An Improved Relaxation for Oracle-Efficient Adversarial Contextual Bandits
This work addresses the challenge of efficient decision-making in adversarial environments for machine learning practitioners, representing an incremental improvement in regret bounds.
The paper tackles the adversarial contextual bandits problem by proposing an oracle-efficient relaxation algorithm, achieving a regret bound of O(T^{2/3}(K log(|Π|))^{1/3}) with O(K) oracle calls per round, improving upon prior bounds and matching a previous stochastic case result.
We present an oracle-efficient relaxation for the adversarial contextual bandits problem, where the contexts are sequentially drawn i.i.d from a known distribution and the cost sequence is chosen by an online adversary.
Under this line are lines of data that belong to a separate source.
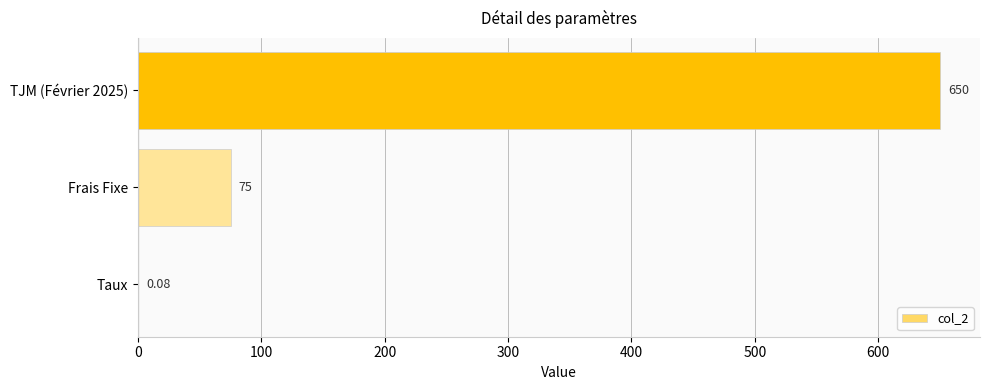

What is the sum of all values?

725.1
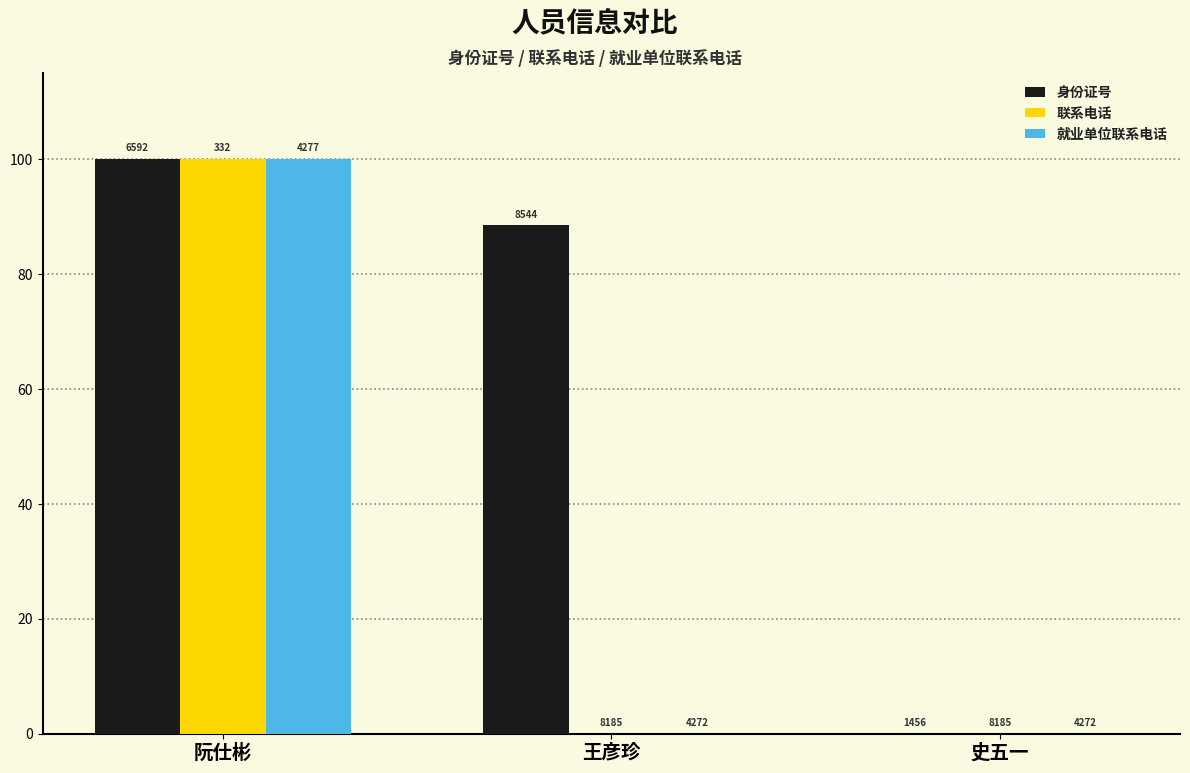

Does the chart contain stacked bars?

No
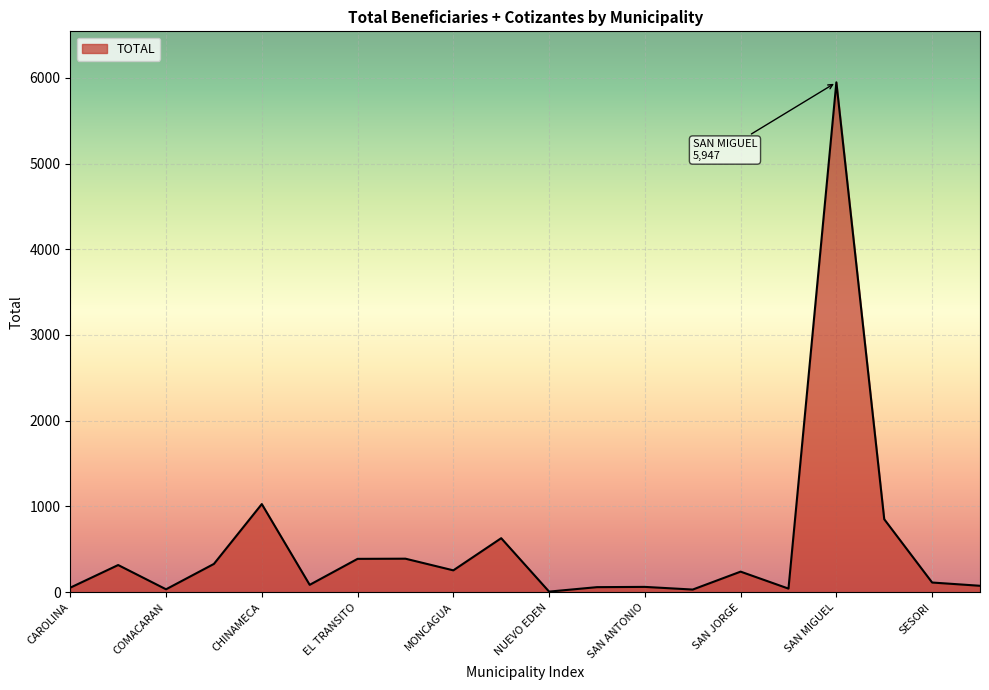

What is the difference between the maximum and minimum values?

5940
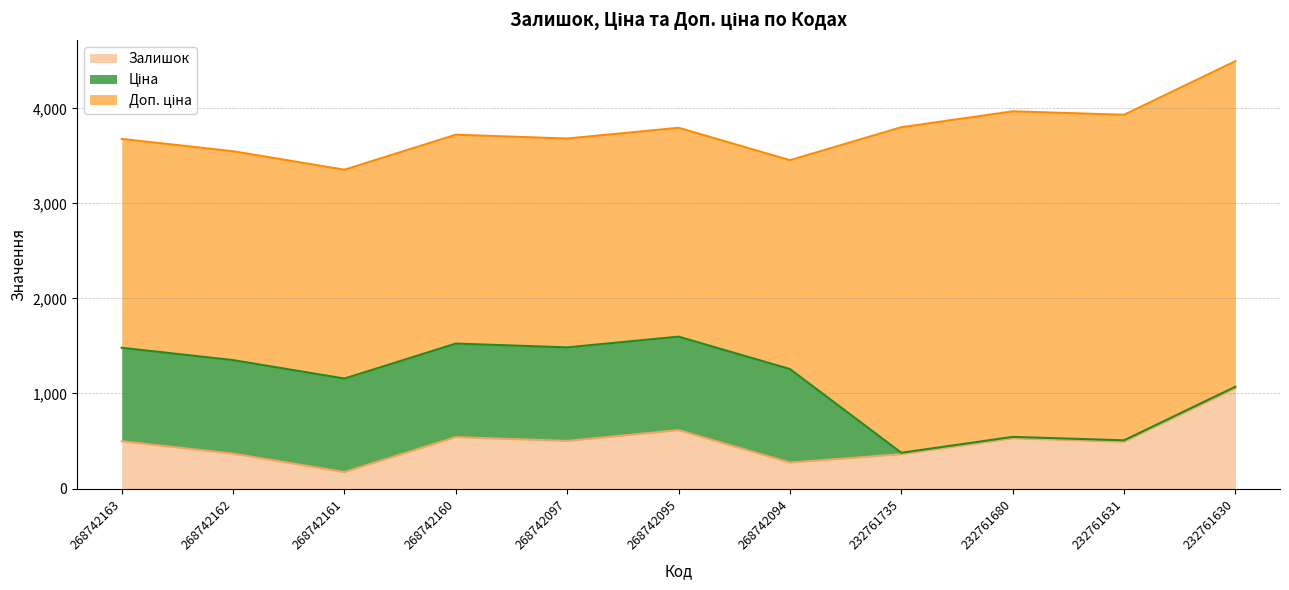

True or false: Залишок and Ціна cross at least once.

True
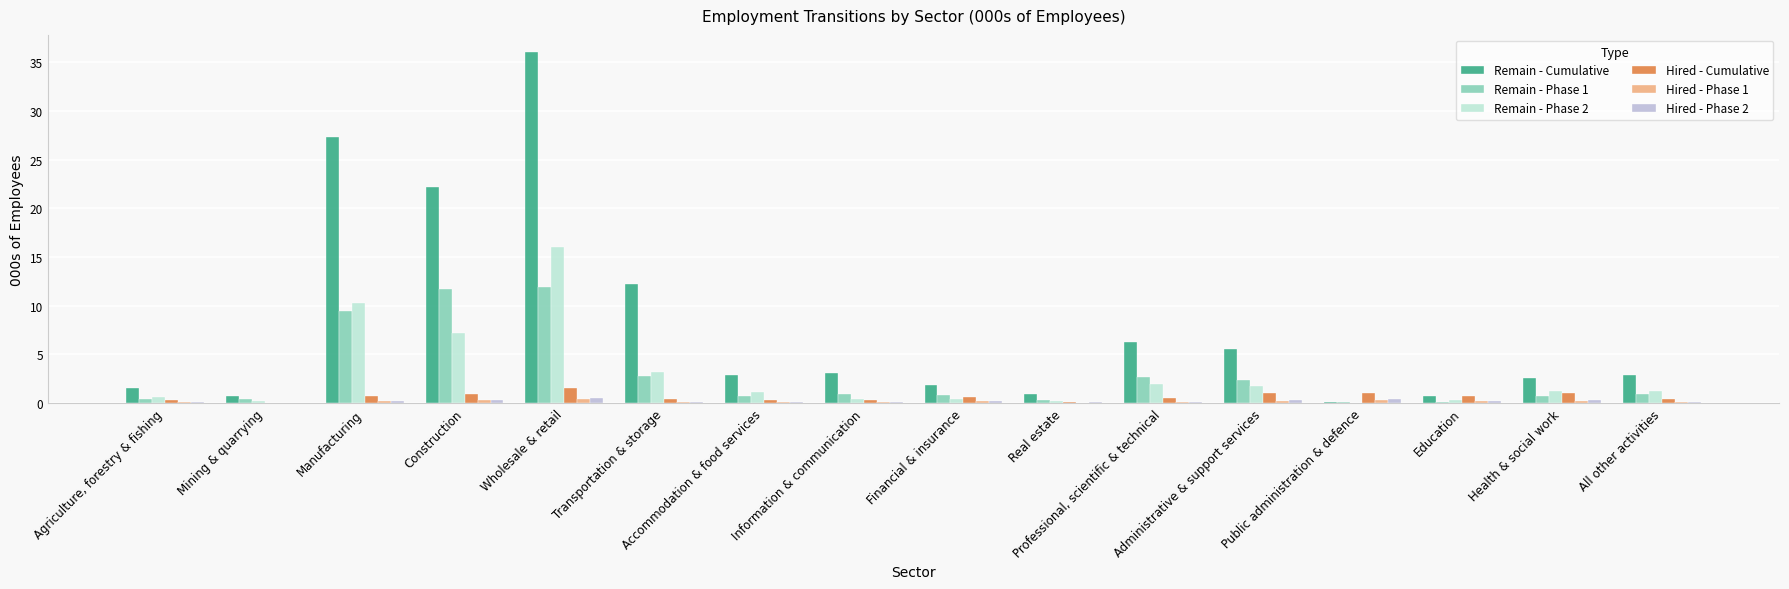

What is the greatest value displayed?

36.0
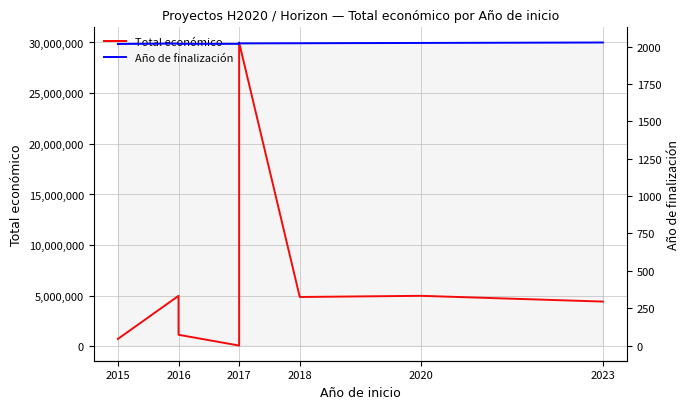

Read the Año de finalización value at 2016, to the nearest 10.

2020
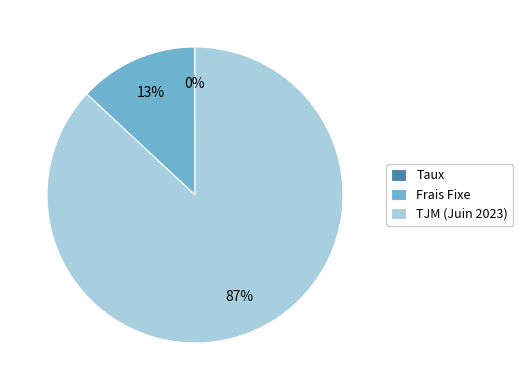

Combined, do TJM (Juin 2023) and Frais Fixe account for over 50%?

Yes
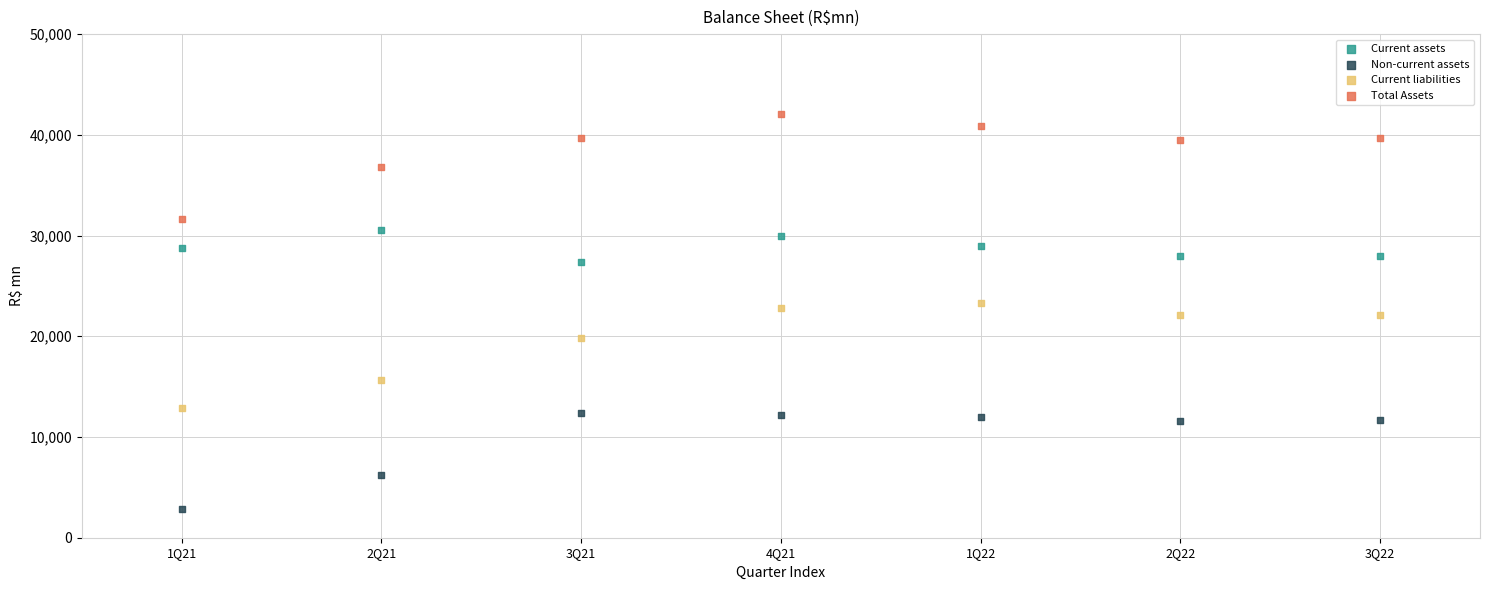

Which series contains the lowest Y value?

Non-current assets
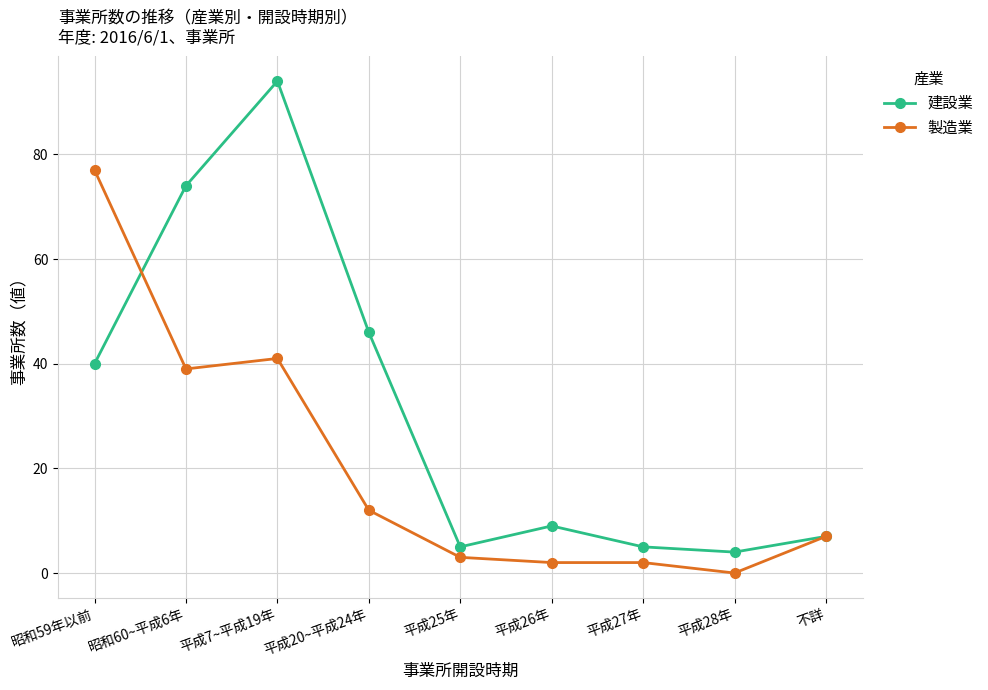

What is the difference between the maximum and minimum values in the 製造業 series?

77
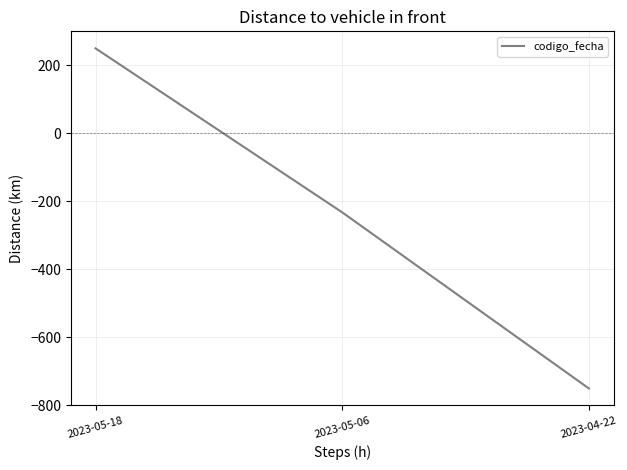

What is the change in value from 2023-05-06 to 2023-04-22?

-517.8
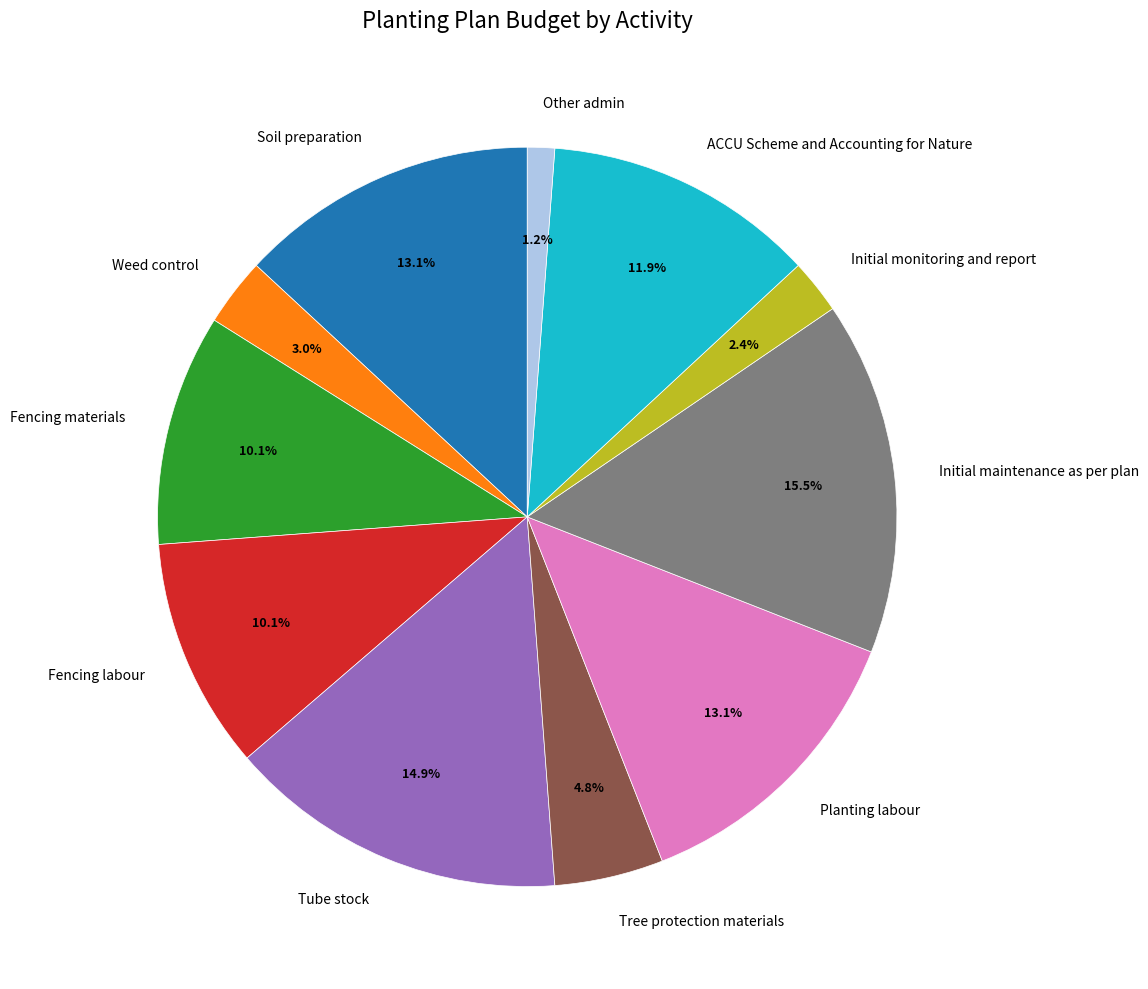

To the nearest percent, what is the difference between the largest and smallest slice percentages?

14%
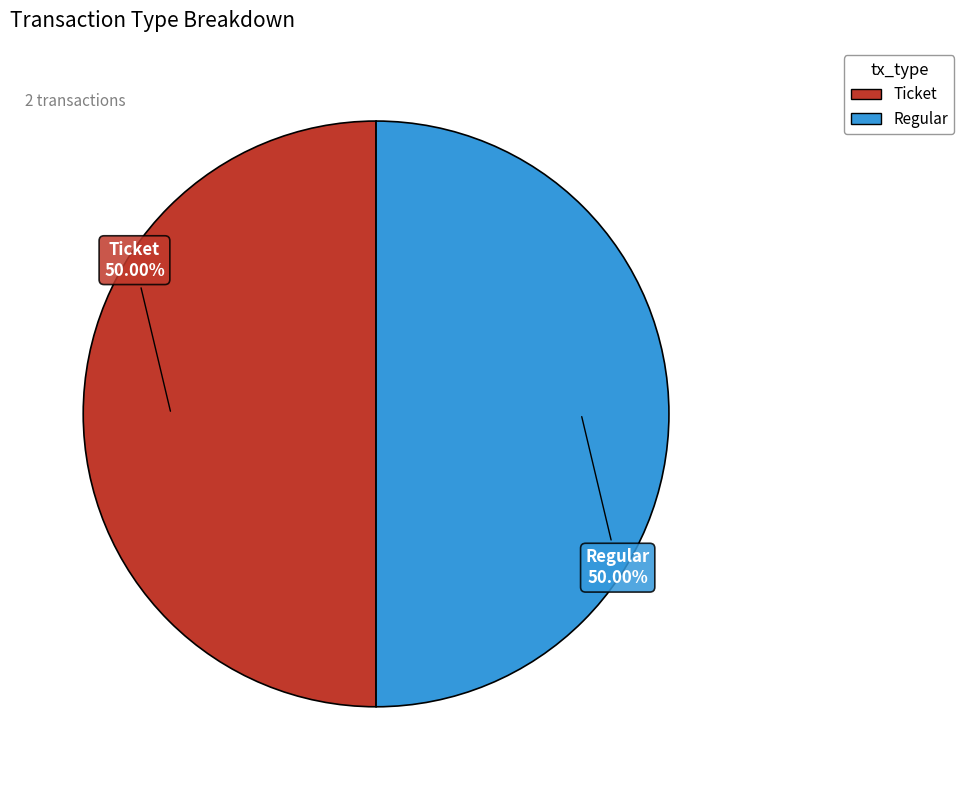

Is the sum of Regular and Ticket greater than half?

Yes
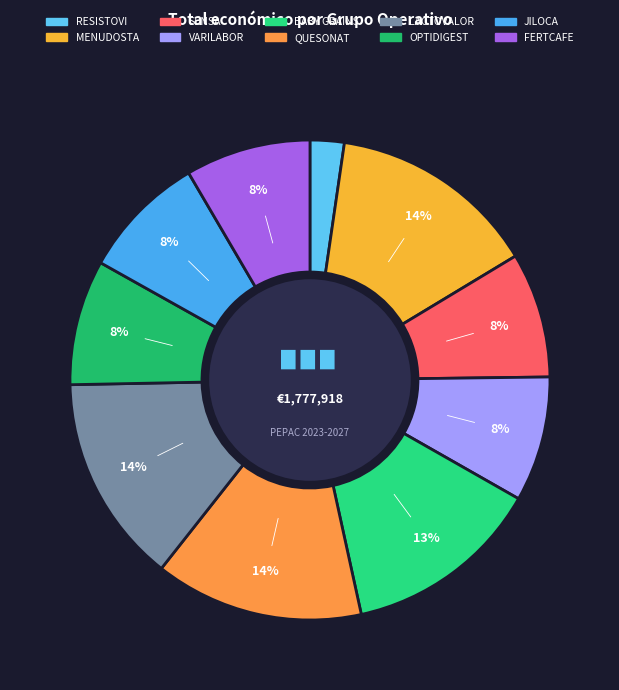

Is there a majority slice in this chart?

No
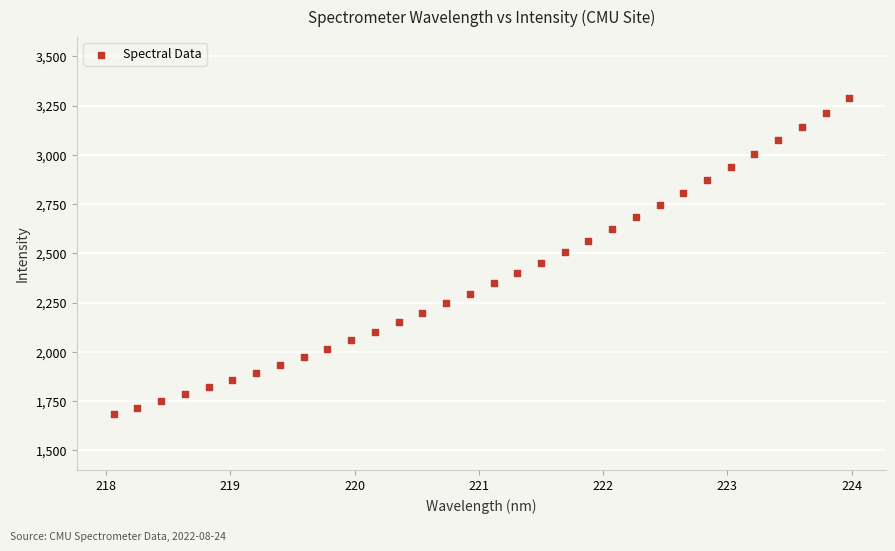

What is the range of X values (max minus min)?

5.9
Our algorithm has a regret bound of $O(T^{\frac{2}{3}}(K\log(|Π|))^{\frac{1}{3}})$ and makes at most $O(K)$ calls per round to an offline optimization oracle, where $K$ denotes the number of actions, $T$ denotes the number of rounds and $Π$ denotes the set of policies. This is the first result to improve the prior best bound of $O((TK)^{\frac{2}{3}}(\log(|Π|))^{\frac{1}{3}})$ as obtained by Syrgkanis et al. at NeurIPS 2016, and the first to match the original bound of Langford and Zhang at NeurIPS 2007 which was obtained for the stochastic case.